我没弄清楚,她这话的意思,是在嘲讽自己吗?也不知如何是好,只是沉默着。
她也没有顾及我的反应,仿佛方才那番话,是同她自己说的一般,“每次你发现,我偷偷跟着,你都会拾起石子,丢在我脚前,不让我前进,也不砸伤我。”
我拿起手中的包子,又吃了一口,慢慢地咀嚼着。既然曾救过她,为何不就让她跟着,保护她呢?
“后来,门主看我武功需要历练,便让我前往断肠崖,磨练几日。怎知没多久,你也来了,同我说,你是被罚来这里,不会帮我。可有一次,我差点被暗箭所伤,你腾空一跃,帮我挡下了它。”
难道这是个巧合,偶然碰见她,看她弱小可怜,顿生恻隐之心,便救了她?可之前不是说,我不会保护她的吗?
“回到绝生门后,参拜门主之时,我在门外无意听到,你是故意犯错,请求前往断肠崖受罚的。”
脑海中无数个困惑袭来,听她这么一讲,我对自己都感到分外地陌生了,不禁问道:“不是说不让你跟着,不会保护你吗?我为何会暗中相护呢?
“这一点,你从未向我提起。”她淡淡说着,语气中透露着些许的忧伤。
听了这么久了,我似乎明了,她为何心思缜密,娇小瘦弱的她,原来一直在默默隐忍。
不管之前是怎么想的,这一次我定会......
“行了,那都是过去的事了。以后,你就好好做我的小跟班吧,定会护你一世周全。”我从石凳上一跃而起,对着佛像,信誓旦旦地承诺道。

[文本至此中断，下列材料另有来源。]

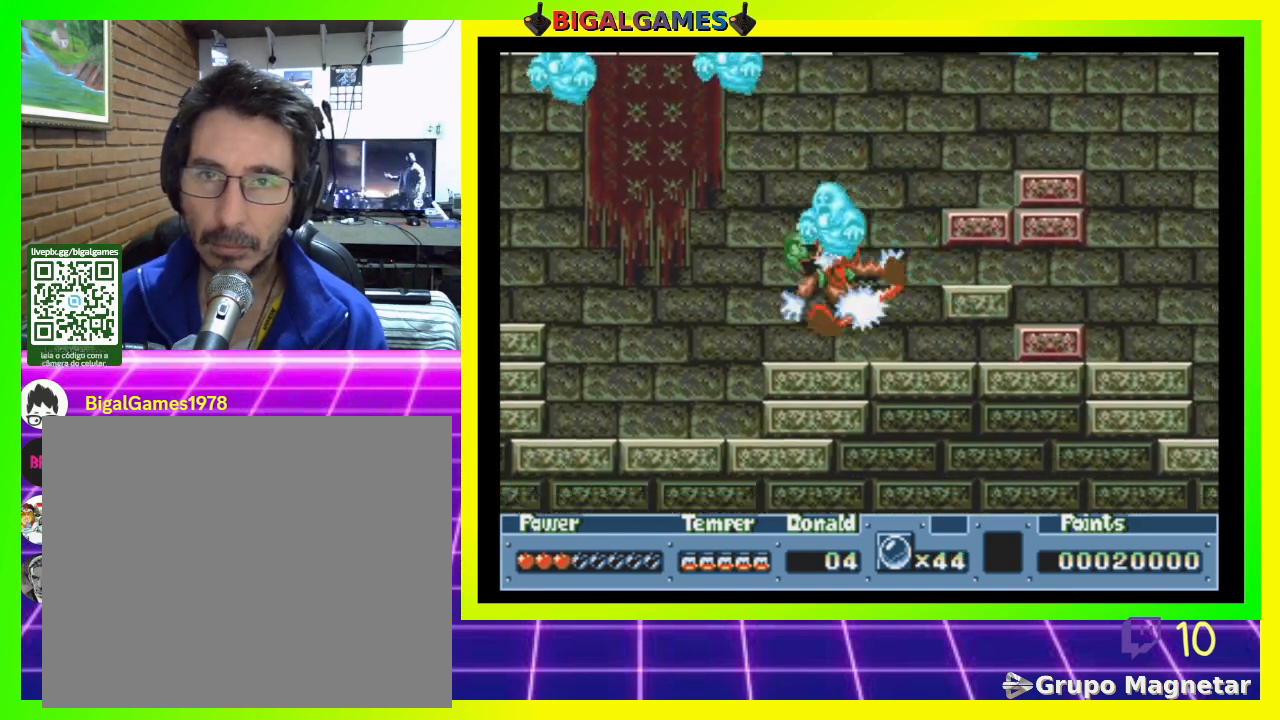
{"buttons": [], "right_stick": "center", "events": []}
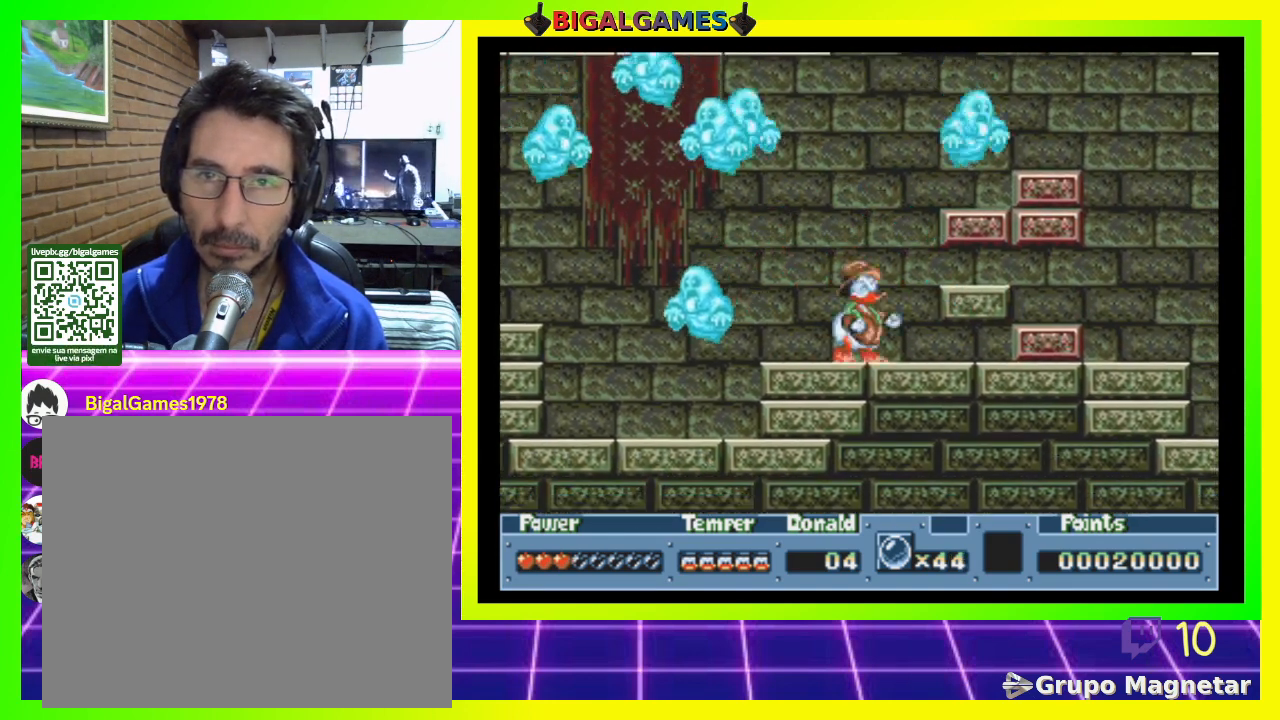
{"buttons": ["CIRCLE", "DPAD_RIGHT"], "right_stick": "center", "events": [[100, "DPAD_RIGHT", "down"], [133, "CIRCLE", "down"]]}
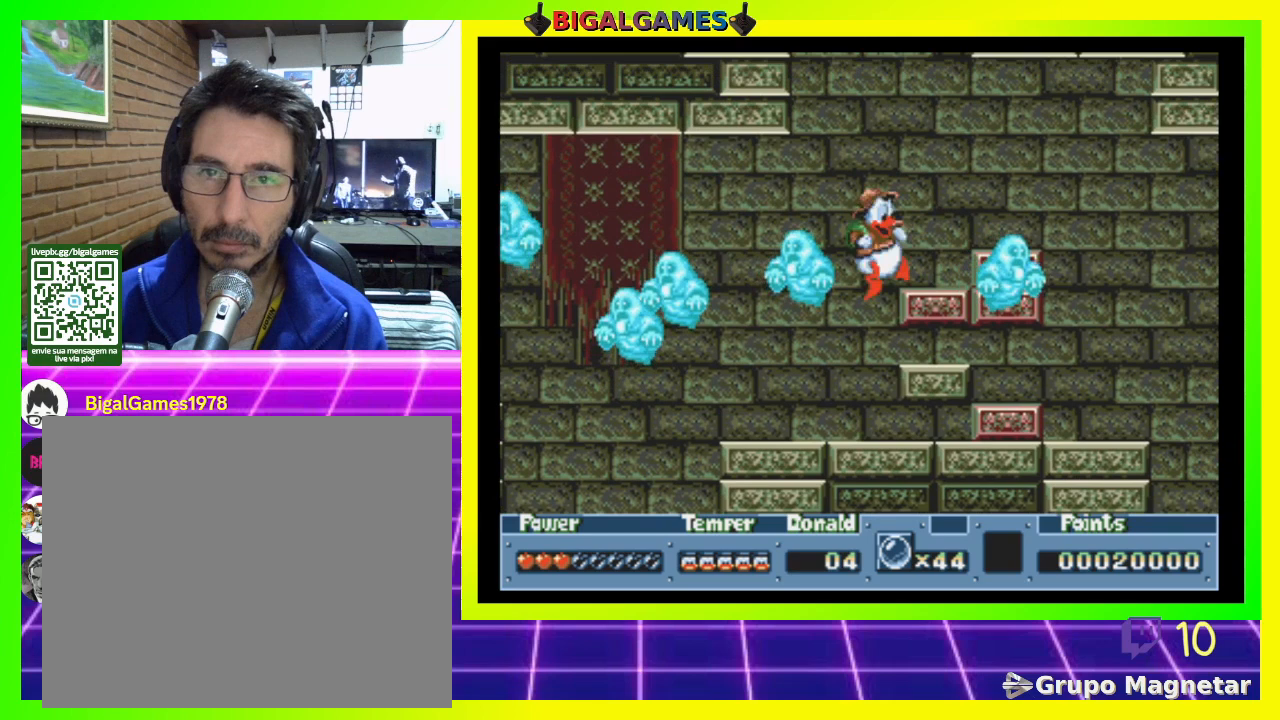
{"buttons": ["DPAD_RIGHT"], "right_stick": "center", "events": [[400, "CIRCLE", "up"]]}
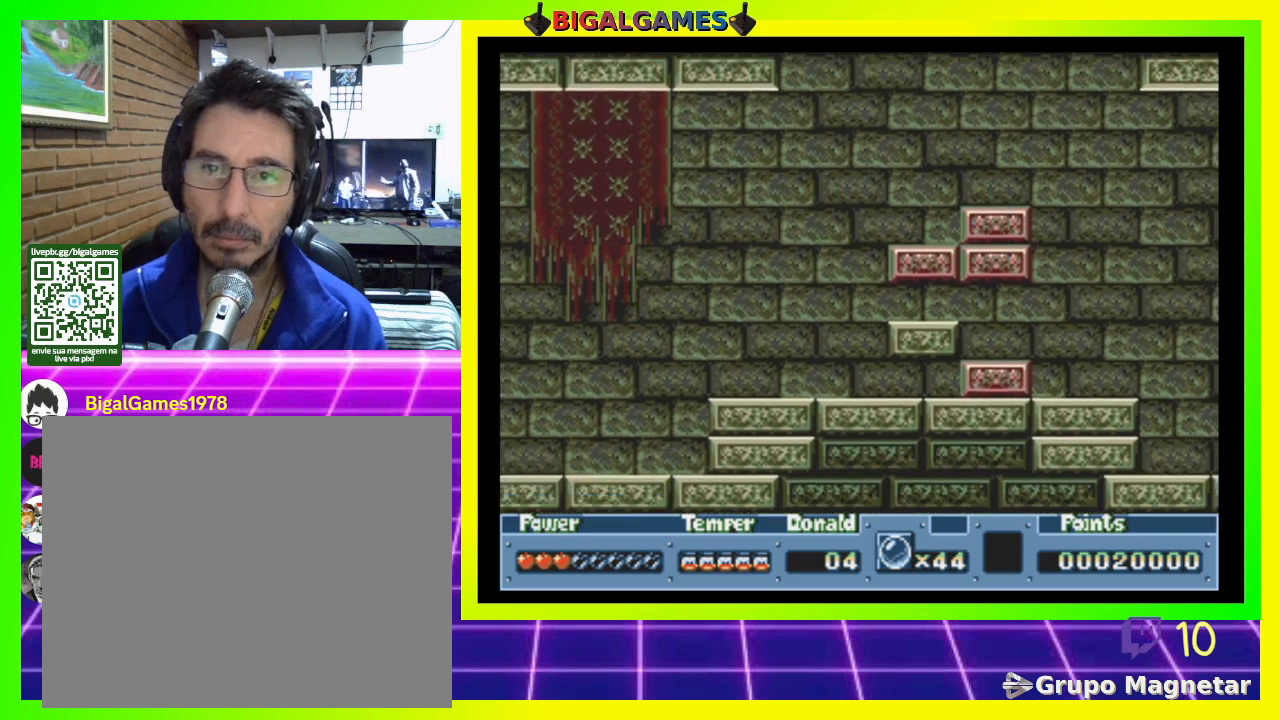
{"buttons": ["CIRCLE", "DPAD_RIGHT"], "right_stick": "center", "events": [[200, "CIRCLE", "down"]]}
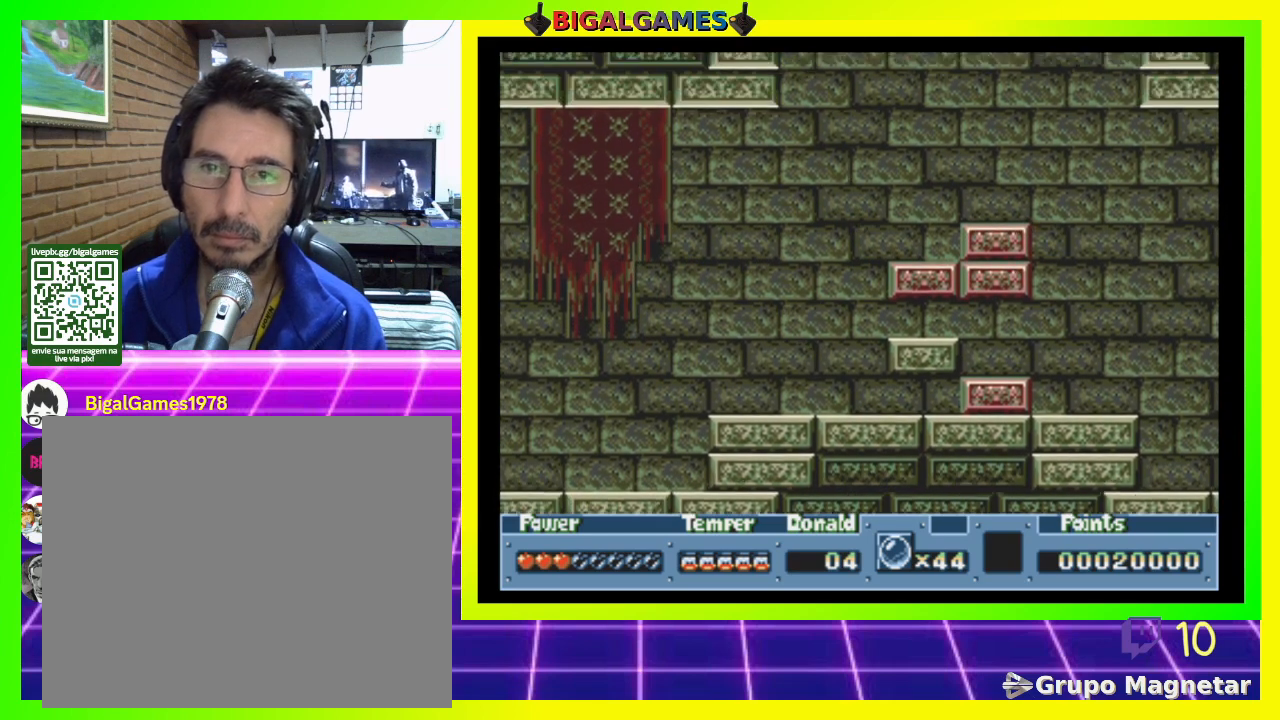
{"buttons": ["DPAD_RIGHT"], "right_stick": "center", "events": [[333, "CIRCLE", "up"]]}
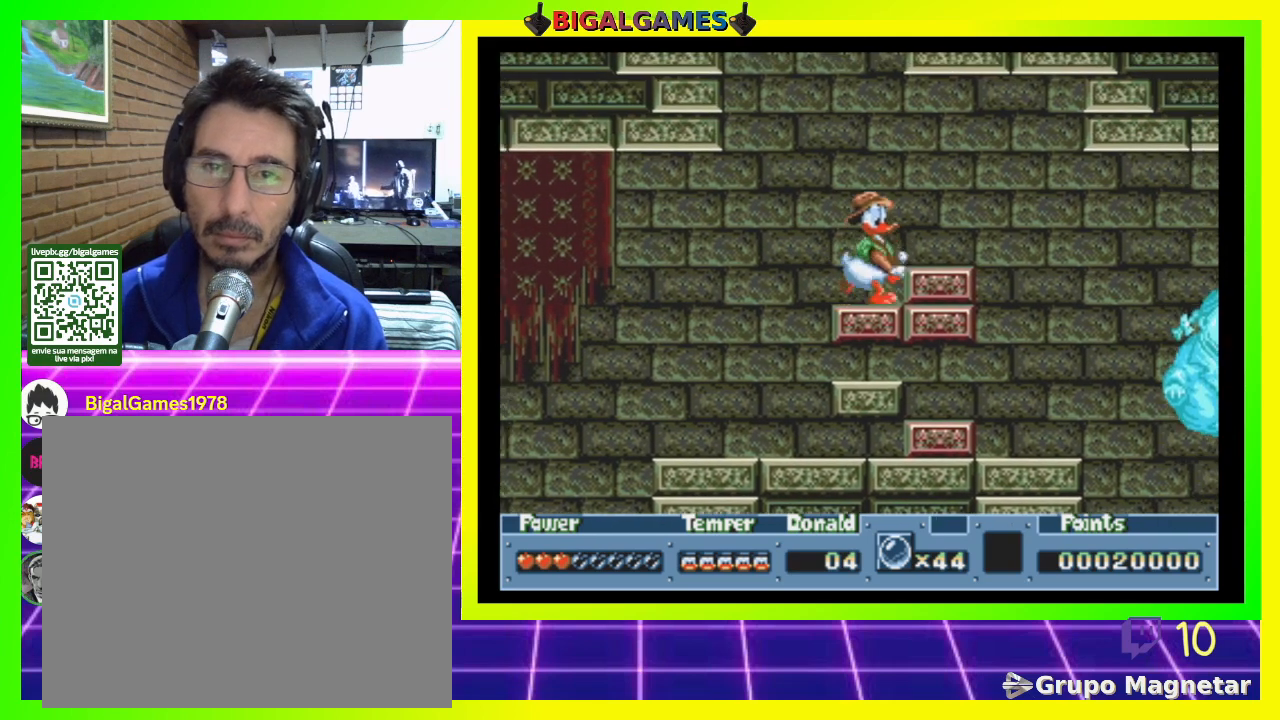
{"buttons": [], "right_stick": "center", "events": [[167, "DPAD_RIGHT", "up"]]}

身后传来,她激动地,略有些颤抖的声音,“你可是认真地?这可是对着佛祖发誓的!”
“我若是违背诺言,就五雷轰顶,万箭穿心,惨死于世。”伸出右手中间的三根手指,我发誓道。
虽说是背对着她,但亦能感受到,后脑勺处,她向我投来炽热的目光。
“好,那我们进宫吧。”她激动地说道。
我转过身来,发现她已经站了起来,面向她,问道:“进宫干嘛?”
“面见圣上,做使者。”她七个字便交代了所有。
不知,为何如此慌张地要进宫,做使者,是怕这荒僻之地,也无法藏身吗?这绝生门竟有如此大的势力吗?
但也不想多问,既然进宫做使者,能让她不再担惊受怕,小心翼翼,便随她前去,为其扫除所有障碍。
收拾一番后,我们走出了寺庙,只见庙旁停放着一马车,我一把拦住她,挡在她前面,警觉地盯着马车。
她从身后,绕到我身旁,柔声道:“别担心,这是进宫的车架。”
难道她方才还去寻了一架马车?罢了,既然她安排好了,我便不再担忧了。
我踱步走到车前,一跃坐在车辕上,朝她说道:“在那站着干嘛?走呀。”
杵在那的她,顿了顿,这才走来,把身上的包裹递给我,“你坐到车厢内去。”
“我已经好了。”我执拗地说道,不愿挪开屁股,移至车内。
这些时日,照顾遍体鳞伤的我,她已经够辛苦劳累的了,既然我已痊愈,理应为她分担一些。
“你大病初愈,不能再受风吹。再说,你也不知道,前往皇宫是哪条路呀。”见我不情愿进去,她轻声解释道,说着,撩起车帘。
无奈,我拾起包裹,钻进车厢。一路上,我用食指轻撩起,车厢内的窗帘,透过那一道缝隙,察觉车外的动静。直至车架,驶入一个朱红的拱形大门,这才放下。
马车颠簸着,蜿蜒迂回,行驶了许久,这才停下。
拿着包裹,撩起车帘,我一跃而下,抬起头,这才发现云笙身旁站着,一着宫服的中年模样的妇女。
还未等我开口,那人便说道,“你们随我来吧。”说着,转身就往前面走。
我瞅了瞅云笙,她朝我微微颔首,接过我手中的包裹。看她如此淡定,我也没生疑惑,跟随那人走着。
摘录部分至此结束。